This is a cool way to quickly emulate architectures other than the one you’re running on without having to roll out a full VM!
I’ve done a basic and awful job of automating it so you can see how the pieces work together. You’ll probably need to tweak a bunch of stuff to use these tools more generally, but now you have a clear starting point from which to tinker.
How to do the thing
I’ve made three scripts: one to prepare your environment, one to build the Dockerfile and container image, and one to run the container (I’ve only included two run commands but obviously you could store whatever you wanted in there).
I’ve presented them this way so it’s easy to follow. I don’t think the run script is required.
Here is a usage example with the WNAP320 firmware:
git clone https://github.com/unmeg/docker-emu.git
cd docker-emu/
wget http://www.downloads.netgear.com/files/GDC/WNAP320/WNAP320_V3.7.11.4.zip
mv WNAP320* firmware.zip
chmod +x prep_docker.sh run_docker.sh build_docker.sh test_docker.sh
./prep_docker.sh
./build_docker.sh
./run_docker.sh
These commands will eventually drop you into a shell with access to the extracted firmware rootfs.
I used this the other day to test a bindshell I’d compiled for a router I’m working on. It was super quick and easy because I just put the compiled binary in the /addons folder and built the container.

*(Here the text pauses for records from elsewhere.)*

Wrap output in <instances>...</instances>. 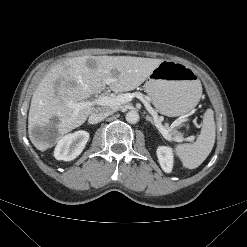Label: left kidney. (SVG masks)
<instances>
[{
  "instance_id": "left-kidney-1",
  "label": "left kidney",
  "mask_w": 247,
  "mask_h": 247,
  "mask_svg": "<svg viewBox=\"0 0 247 247\" xmlns=\"http://www.w3.org/2000/svg\"><path fill=\"white\" fill-rule=\"evenodd\" d=\"M157 157L162 170L166 173H170L174 162L172 149L166 146L158 147Z\"/></svg>"
}]
</instances>
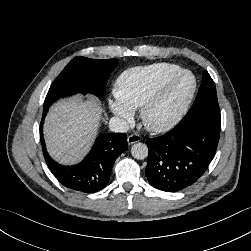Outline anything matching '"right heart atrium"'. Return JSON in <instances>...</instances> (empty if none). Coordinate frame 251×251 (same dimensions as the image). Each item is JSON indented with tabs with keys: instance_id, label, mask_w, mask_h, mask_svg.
I'll return each mask as SVG.
<instances>
[{
	"instance_id": "1",
	"label": "right heart atrium",
	"mask_w": 251,
	"mask_h": 251,
	"mask_svg": "<svg viewBox=\"0 0 251 251\" xmlns=\"http://www.w3.org/2000/svg\"><path fill=\"white\" fill-rule=\"evenodd\" d=\"M108 107L116 117L122 120H129L133 115V110L121 101L116 95L108 99Z\"/></svg>"
}]
</instances>
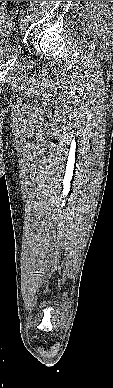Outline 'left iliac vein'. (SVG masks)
<instances>
[{"label":"left iliac vein","mask_w":113,"mask_h":388,"mask_svg":"<svg viewBox=\"0 0 113 388\" xmlns=\"http://www.w3.org/2000/svg\"><path fill=\"white\" fill-rule=\"evenodd\" d=\"M28 25H29V19H27L26 17L20 19V27L22 29H26Z\"/></svg>","instance_id":"1"}]
</instances>
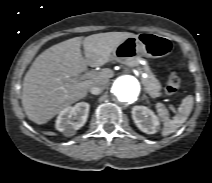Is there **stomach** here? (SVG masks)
<instances>
[{"label": "stomach", "instance_id": "obj_1", "mask_svg": "<svg viewBox=\"0 0 212 183\" xmlns=\"http://www.w3.org/2000/svg\"><path fill=\"white\" fill-rule=\"evenodd\" d=\"M174 49L171 38L152 32H143L124 40L112 53L114 60L126 63L137 55L147 58H161Z\"/></svg>", "mask_w": 212, "mask_h": 183}]
</instances>
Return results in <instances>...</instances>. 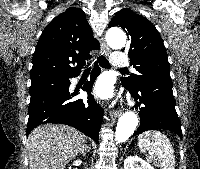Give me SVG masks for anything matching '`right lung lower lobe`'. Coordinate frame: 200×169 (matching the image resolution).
Segmentation results:
<instances>
[{
	"mask_svg": "<svg viewBox=\"0 0 200 169\" xmlns=\"http://www.w3.org/2000/svg\"><path fill=\"white\" fill-rule=\"evenodd\" d=\"M80 71L67 77L31 85L27 135L40 124L59 123L70 125L98 142L103 110L90 92L96 77L100 74V68L95 63L90 81L83 87L89 93L86 102L82 99L72 101L73 95L69 93V78L78 76Z\"/></svg>",
	"mask_w": 200,
	"mask_h": 169,
	"instance_id": "98d812e1",
	"label": "right lung lower lobe"
}]
</instances>
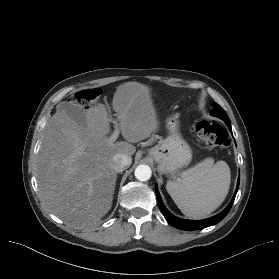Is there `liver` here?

Seconds later I was running the shell and testing its functionality.
TODO
I haven’t gotten gdbserver and remote debugging to work with this setup yet, which would sort of boost the whole thing from Very Cool to Totally Awesome.
As of writing, I successfully get the binary (by putting it in addons) and can run it, but I get packet errors when I connect with GDB from my host. I’m not sure where the problem is and I haven’t really spent any time on it.
My plan was to figure it out before posting this up, but I’m getting more and more distracted from that task every day, so it may be a while.
If you get it working, let me know how and I’ll update the scripts/post with credit to you!
Credit where it’s due
Speaking of credit..
I stole this idea wholesale from a great AirGap2020 talk on emulating firmware with Docker. You should watch the video and give thanks to Ilya.
NB
-
I’d never touched Docker before this side-quest so it’s possible I’ve done this in a sub-optimal way. Feel free to let me know if you see anything daft.
-
Similarly, I compiled these scripts like a week after I got this all working, and I was neither careful nor considerate when I threw in package downloads and repo clones. It’s possible I’ve grabbed too much stuff for your setup! I was just trying to account for all possible comers. Carve out whatever you don’t want.
-
These scripts are for MIPS so firmware for other architectures won’t work. At some point I will do some other versions too, but the idea was just to demonstrate how this works.